All lines from the one with "Identify the document" through the last are to be given again exactly as they stand in the data below, and only those.

⁂

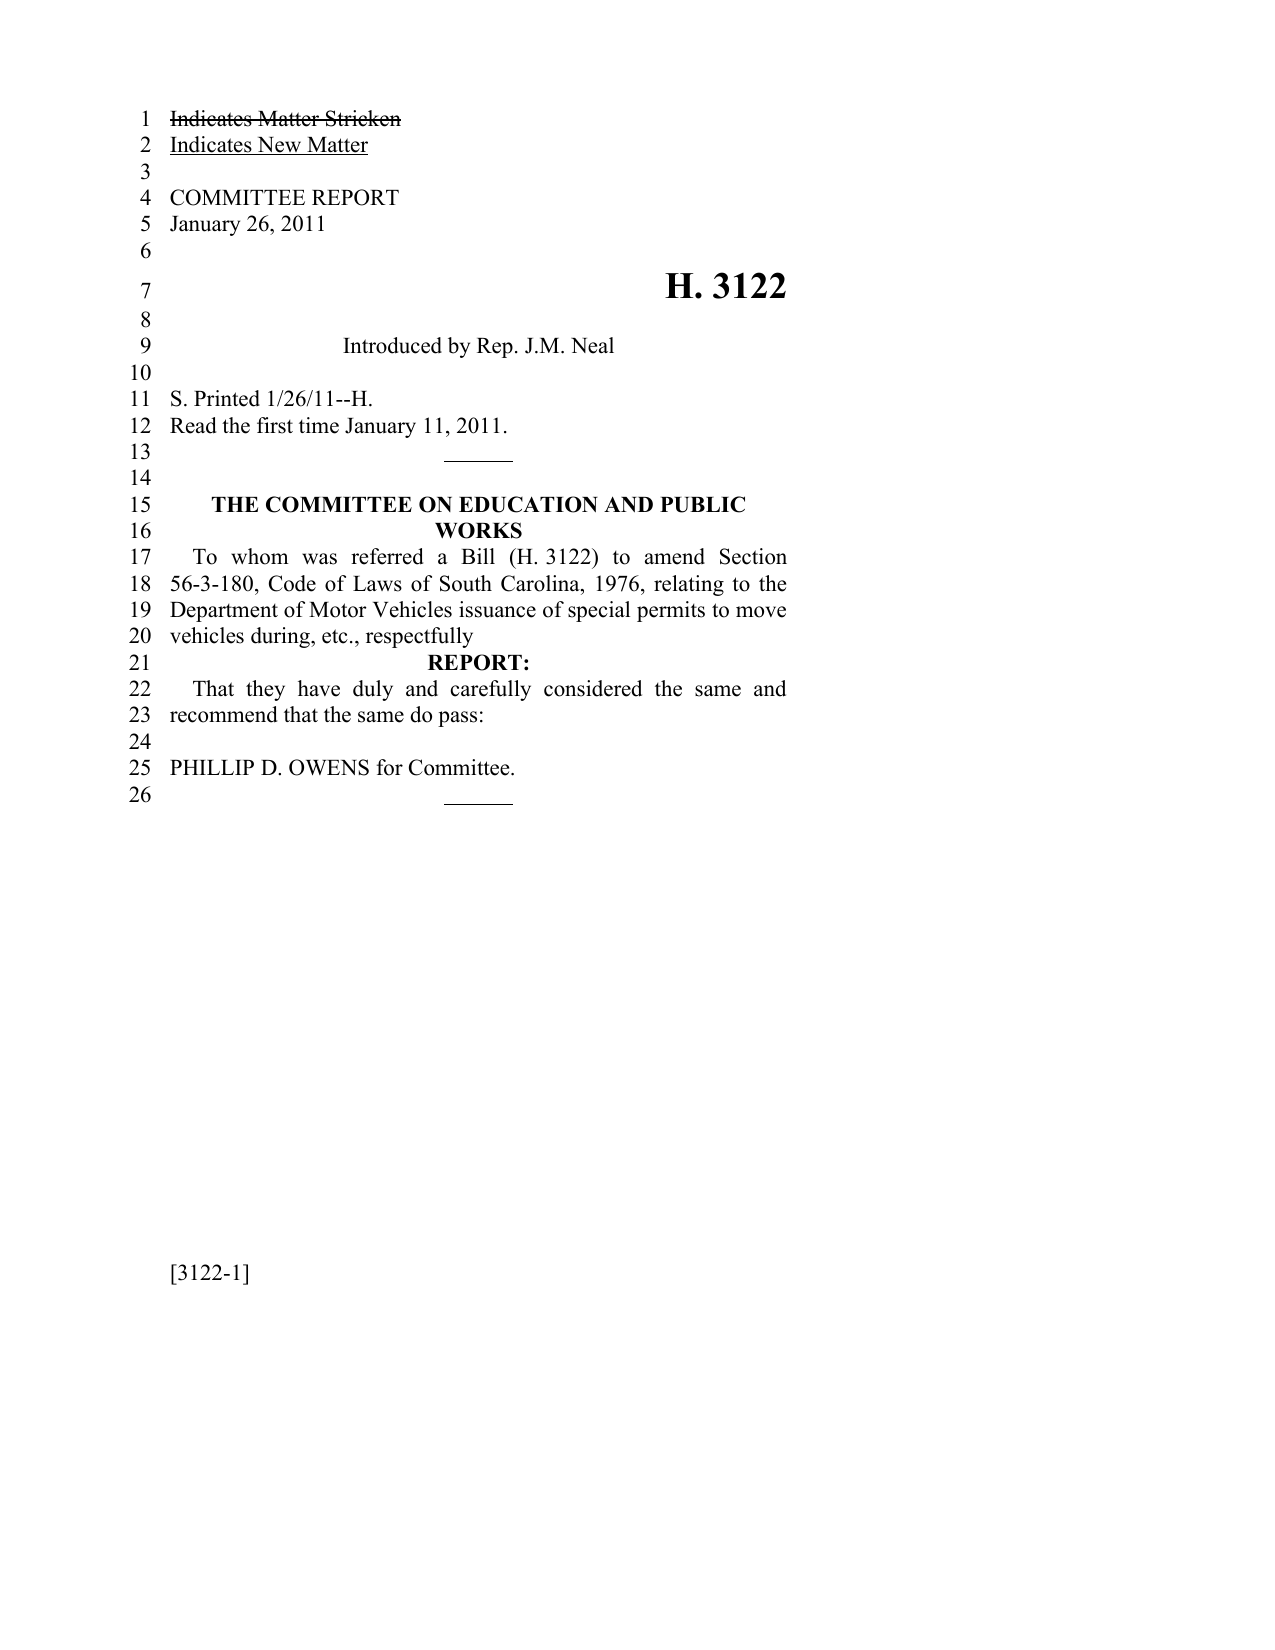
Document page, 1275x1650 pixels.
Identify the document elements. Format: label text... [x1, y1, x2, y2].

text To whom was referred a Bill (H. 3122) to amend Section 56-3-180, Code of Laws of South Carolina, 1976, relating to the Department of Motor Vehicles issuance of special permits to move vehicles during, etc., respectfully [169, 543, 787, 649]
text Indicates Matter Stricken [169, 105, 787, 131]
text THE COMMITTEE ON EDUCATION AND PUBLIC WORKS [169, 491, 787, 543]
text January 26, 2011 [169, 210, 787, 237]
text REPORT: [169, 649, 787, 675]
text Read the first time January 11, 2011. [169, 412, 787, 438]
text Introduced by Rep. J.M. Neal [169, 333, 787, 359]
text S. Printed 1/26/11--H. [169, 385, 787, 412]
text That they have duly and carefully considered the same and recommend that the same do pass: [169, 675, 787, 728]
text COMMITTEE REPORT [169, 184, 787, 210]
text PHILLIP D. OWENS for Committee. [169, 754, 787, 781]
text Indicates New Matter [169, 131, 787, 158]
text H. 3122 [169, 263, 787, 306]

⁂

→ **REPLY**:
Identify the document elements. Format: label text... [x1, y1, x2, y2].

text To whom was referred a Bill (H. 3122) to amend Section 56-3-180, Code of Laws of South Carolina, 1976, relating to the Department of Motor Vehicles issuance of special permits to move vehicles during, etc., respectfully [169, 543, 787, 649]
text Indicates Matter Stricken [169, 105, 787, 131]
text THE COMMITTEE ON EDUCATION AND PUBLIC WORKS [169, 491, 787, 543]
text January 26, 2011 [169, 210, 787, 237]
text REPORT: [169, 649, 787, 675]
text Read the first time January 11, 2011. [169, 412, 787, 438]
text Introduced by Rep. J.M. Neal [169, 333, 787, 359]
text S. Printed 1/26/11--H. [169, 385, 787, 412]
text That they have duly and carefully considered the same and recommend that the same do pass: [169, 675, 787, 728]
text COMMITTEE REPORT [169, 184, 787, 210]
text PHILLIP D. OWENS for Committee. [169, 754, 787, 781]
text Indicates New Matter [169, 131, 787, 158]
text H. 3122 [169, 263, 787, 306]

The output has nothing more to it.